◆ INSTRUCTION
Which of the lines below mention the word "Winner"? Pull each one out.

☆ ☆ ☆ ☆ ☆ ☆ ☆

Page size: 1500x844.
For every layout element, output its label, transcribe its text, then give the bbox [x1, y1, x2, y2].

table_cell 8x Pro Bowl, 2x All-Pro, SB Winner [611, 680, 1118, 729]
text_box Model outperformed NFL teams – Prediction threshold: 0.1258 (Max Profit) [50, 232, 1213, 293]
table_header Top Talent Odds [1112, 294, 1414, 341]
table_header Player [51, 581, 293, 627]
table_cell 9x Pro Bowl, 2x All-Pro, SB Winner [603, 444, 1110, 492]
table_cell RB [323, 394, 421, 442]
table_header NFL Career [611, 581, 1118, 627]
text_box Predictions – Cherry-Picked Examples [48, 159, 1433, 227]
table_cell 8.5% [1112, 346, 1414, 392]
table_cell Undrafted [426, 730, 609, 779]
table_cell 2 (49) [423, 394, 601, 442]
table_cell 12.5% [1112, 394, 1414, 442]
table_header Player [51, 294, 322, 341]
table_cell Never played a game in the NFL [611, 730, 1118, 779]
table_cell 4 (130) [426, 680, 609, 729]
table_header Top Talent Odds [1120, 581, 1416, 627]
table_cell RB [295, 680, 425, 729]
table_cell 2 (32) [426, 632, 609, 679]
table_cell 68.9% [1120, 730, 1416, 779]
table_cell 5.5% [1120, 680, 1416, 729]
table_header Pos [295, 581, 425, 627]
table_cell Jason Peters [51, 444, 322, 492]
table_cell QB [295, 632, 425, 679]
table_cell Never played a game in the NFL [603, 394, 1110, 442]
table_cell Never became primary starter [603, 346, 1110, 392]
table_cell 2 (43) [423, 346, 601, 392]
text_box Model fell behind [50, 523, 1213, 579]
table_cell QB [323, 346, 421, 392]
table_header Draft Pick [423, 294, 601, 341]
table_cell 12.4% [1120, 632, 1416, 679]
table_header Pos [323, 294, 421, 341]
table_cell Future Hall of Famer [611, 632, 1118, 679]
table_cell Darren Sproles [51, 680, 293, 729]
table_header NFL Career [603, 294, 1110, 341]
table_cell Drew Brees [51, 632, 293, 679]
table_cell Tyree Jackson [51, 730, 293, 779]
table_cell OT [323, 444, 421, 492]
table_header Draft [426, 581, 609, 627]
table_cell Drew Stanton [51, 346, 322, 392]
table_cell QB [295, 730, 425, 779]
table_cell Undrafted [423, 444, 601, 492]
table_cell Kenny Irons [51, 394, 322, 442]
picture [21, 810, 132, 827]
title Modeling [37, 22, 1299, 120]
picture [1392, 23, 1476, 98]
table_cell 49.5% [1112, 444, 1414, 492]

☆ ☆ ☆ ☆ ☆ ☆ ☆

◆ SOLUTION
table_cell 8x Pro Bowl, 2x All-Pro, SB Winner [611, 680, 1118, 729]
table_cell 9x Pro Bowl, 2x All-Pro, SB Winner [603, 444, 1110, 492]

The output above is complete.